What is availabilty?
Availabilty of an application refers to the percentage of the time application provides operations expected from it, and is accessible to all the users.
Measuring Availability
- Availability is measured as percentage of uptime over a given period, usually a month or a year.
- The formulae is typically
Availability = (Total Service Time - Downtime) / (Total Service Time)
- The value is expected to be extremely close to
100%
i.e.99%+
, the higher the better..
9s of Availability
Availability is generally represented as the numbers of 9s in the fractional plus integer part of the availabilty (eg. a service with 99.99%
availability is described as having four 9s).
The availabilty percentage value is usually very high 99%+
, as any value lesser than that will lead to very significant downtime for the applications.
Here's a representation of how much different availability percentages equals to actual downtime per year.
99.9% availability - three 9s
Duration | Acceptable downtime |
---|---|
Downtime per year | 8h 45min 57s |
Downtime per month | 43m 49.7s |
Downtime per week | 10m 4.8s |
Downtime per day | 1m 26.4s |
99.99% availability - four / quad 9s
Duration | Acceptable downtime |
---|---|
Downtime per year | 52min 35.7s |
Downtime per month | 4m 23s |
Downtime per week | 1m 5s |
Downtime per day | 8.6s |
Availability of connected components
When multiple components are connected together the availability of the system starts to depend on the components that it's made of.
In your application's architecture, you have a couple of ways to connect components together.
1. Components connected in Sequence
When components are connected in a sequence, the functioning of a component directly depends on response or data of other components.
e.g. Consider a normal 3 tier application, consisting of only 3 servers (frontend, backend and database) where functioning of the application / frontend depends on the response from the backend server and the response from the backend server depends upon the response from the database.
i.e. in this case, if the database is down it will make the whole application unresponsive.
Overall availability of the system decreases when two components with availability < 100% are in sequence.
Availability (Total) = Availability (Foo) * Availability (Bar)

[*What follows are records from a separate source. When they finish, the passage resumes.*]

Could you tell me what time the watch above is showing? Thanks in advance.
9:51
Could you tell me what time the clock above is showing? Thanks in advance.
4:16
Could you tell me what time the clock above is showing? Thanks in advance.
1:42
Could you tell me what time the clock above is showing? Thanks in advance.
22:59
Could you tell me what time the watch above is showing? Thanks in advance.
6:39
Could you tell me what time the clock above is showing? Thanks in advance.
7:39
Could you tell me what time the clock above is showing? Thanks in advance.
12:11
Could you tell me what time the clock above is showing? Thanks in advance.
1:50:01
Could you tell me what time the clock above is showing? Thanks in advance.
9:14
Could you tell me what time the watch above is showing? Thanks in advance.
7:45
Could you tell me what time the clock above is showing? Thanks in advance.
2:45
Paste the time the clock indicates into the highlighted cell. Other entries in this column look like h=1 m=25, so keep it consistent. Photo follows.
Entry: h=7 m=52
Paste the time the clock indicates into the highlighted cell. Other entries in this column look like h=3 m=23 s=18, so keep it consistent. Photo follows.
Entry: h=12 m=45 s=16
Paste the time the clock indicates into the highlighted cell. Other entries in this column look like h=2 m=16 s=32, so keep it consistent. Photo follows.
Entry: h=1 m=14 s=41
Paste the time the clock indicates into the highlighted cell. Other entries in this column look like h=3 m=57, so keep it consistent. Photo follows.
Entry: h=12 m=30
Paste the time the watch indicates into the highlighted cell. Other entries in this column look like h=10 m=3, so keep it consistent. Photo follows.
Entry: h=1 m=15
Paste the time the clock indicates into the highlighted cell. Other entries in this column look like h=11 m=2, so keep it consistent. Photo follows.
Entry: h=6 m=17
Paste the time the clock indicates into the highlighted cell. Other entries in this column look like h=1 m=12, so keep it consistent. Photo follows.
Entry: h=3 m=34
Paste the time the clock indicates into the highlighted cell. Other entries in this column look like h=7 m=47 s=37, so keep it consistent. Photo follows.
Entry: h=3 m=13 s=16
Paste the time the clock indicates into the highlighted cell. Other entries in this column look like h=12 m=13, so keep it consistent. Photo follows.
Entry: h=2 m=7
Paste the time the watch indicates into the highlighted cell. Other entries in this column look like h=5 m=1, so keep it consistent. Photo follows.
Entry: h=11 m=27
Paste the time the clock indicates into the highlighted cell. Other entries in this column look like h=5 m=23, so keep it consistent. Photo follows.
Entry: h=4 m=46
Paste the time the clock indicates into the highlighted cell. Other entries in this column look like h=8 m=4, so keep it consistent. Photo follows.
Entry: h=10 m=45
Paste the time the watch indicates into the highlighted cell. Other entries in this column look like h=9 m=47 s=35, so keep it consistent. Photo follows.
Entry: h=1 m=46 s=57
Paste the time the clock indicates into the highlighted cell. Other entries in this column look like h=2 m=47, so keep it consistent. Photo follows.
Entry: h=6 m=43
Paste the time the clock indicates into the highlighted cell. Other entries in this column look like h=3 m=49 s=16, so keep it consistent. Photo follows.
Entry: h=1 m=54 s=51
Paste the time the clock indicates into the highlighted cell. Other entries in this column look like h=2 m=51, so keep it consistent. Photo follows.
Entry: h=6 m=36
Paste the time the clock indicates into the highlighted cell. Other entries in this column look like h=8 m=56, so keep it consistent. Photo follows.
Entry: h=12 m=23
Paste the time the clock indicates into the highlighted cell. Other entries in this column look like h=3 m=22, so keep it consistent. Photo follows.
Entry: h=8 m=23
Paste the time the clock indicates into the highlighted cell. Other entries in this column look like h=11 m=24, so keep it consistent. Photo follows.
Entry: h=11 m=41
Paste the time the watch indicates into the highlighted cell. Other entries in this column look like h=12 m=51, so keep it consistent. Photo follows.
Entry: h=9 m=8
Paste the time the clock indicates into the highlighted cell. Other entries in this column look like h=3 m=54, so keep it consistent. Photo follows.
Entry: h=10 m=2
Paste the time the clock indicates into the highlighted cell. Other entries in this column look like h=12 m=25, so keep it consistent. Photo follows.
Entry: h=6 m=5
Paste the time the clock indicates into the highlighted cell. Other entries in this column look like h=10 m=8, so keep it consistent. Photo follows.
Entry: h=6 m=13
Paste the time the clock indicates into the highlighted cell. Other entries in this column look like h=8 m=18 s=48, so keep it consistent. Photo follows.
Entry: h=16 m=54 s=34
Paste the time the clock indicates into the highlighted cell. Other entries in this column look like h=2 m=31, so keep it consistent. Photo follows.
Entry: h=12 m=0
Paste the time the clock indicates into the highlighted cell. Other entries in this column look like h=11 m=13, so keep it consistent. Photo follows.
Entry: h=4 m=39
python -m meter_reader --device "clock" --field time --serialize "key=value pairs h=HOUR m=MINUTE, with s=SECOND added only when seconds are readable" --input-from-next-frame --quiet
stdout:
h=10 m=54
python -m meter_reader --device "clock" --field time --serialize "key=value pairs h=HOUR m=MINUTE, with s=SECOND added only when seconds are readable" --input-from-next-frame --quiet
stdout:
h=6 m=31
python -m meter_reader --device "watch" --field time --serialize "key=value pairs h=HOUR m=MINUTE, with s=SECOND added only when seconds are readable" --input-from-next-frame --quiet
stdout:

This multiplication occurs because the probabilities of all components being available must be combined.
e.g. If Foo
crashes for 3 times a day, and Bar
crashes 4 times a day. Your whole system will be unavailable for 3*4 = 12
times a day.
The system becomes unavailable if either of the Foo
or Bar
are down, thus decreasing the availability even more.
If both Foo
and Bar
each had 99.9%
availability, their total availability in sequence would be 99.8%
.
2. Components connected in Parallel
When components are connected in parallel, the application depends on multiple copies of each component, rather than a single component, thus removing the direct dependecy between the components.
e.g. Consider the same 3 tier application as before, but there exists a copy of each server in a different AZs.
i.e. in this case, if the database is down, the application will failover to the database hosted in the other AZ, the application will be unresponsive only if databases are down in both AZs.
Overall availability increases when two components with availability < 100% are in parallel.
Availability (Total) = 1 - (1 - Availability (Foo)) * (1 - Availability (Bar))
Here, the formulae is different because this formula calculates the probability that not all components will fail simultaneously. i.e The system's is only unavailable if either system is down, thus making the availability even more than either foo
or bar
.
If both Foo
and Bar
each had 99.9%
availability, their total availability in parallel would be 99.9999%
.
Conclusion
If you want to make your application more available, you can introduce redundency in your architecture.
Calculating availability beforehand helps you efficitvely communicate availability with your team and helps business commit to realistic SLAs.